Could you try to disable dynamic connections (-genv I_MPI_USE_DYNAMIC_CONNECTIONS off)?

It's impossible to identify the reason of hanging from the output. I'd recommend to update OFED up to version 1.4.2 (from openfabrics.org) and update Intel MPI Library up to version 3.2.1.009.

Best wishes,
Dmitry

0 Kudos
bwiegers
Beginner
524 Views
Hi Dmitry,

thanks for this.
I'd wish to update the stacks, but that will take time...
With Your switch the job shows up with no errormessage - but still hangs.

So I bet I have to wait for the update.

Bert

Quoting - Dmitry Kuzmin (Intel)
Hi Bert,

Could you try to disable dynamic connections (-genv I_MPI_USE_DYNAMIC_CONNECTIONS off)?

It's impossible to identify the reason of hanging from the output.

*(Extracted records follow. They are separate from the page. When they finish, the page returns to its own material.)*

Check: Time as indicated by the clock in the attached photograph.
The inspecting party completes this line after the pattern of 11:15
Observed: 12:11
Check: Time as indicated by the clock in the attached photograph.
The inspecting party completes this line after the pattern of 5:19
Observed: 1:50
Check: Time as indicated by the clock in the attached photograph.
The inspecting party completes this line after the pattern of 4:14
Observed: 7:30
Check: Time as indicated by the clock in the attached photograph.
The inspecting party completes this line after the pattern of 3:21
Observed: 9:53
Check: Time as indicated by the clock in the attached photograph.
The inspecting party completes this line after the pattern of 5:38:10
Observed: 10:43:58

I'd recommend to update OFED up to version 1.4.2 (from openfabrics.org) and update Intel MPI Library up to version 3.2.1.009.

Best wishes,
Dmitry


0 Kudos
Dmitry_K_Intel2
Employee
524 Views
Hi Bert,

Are you sure that there is no error in your application? You can try out a test from Intel MPI Library located in the test directory.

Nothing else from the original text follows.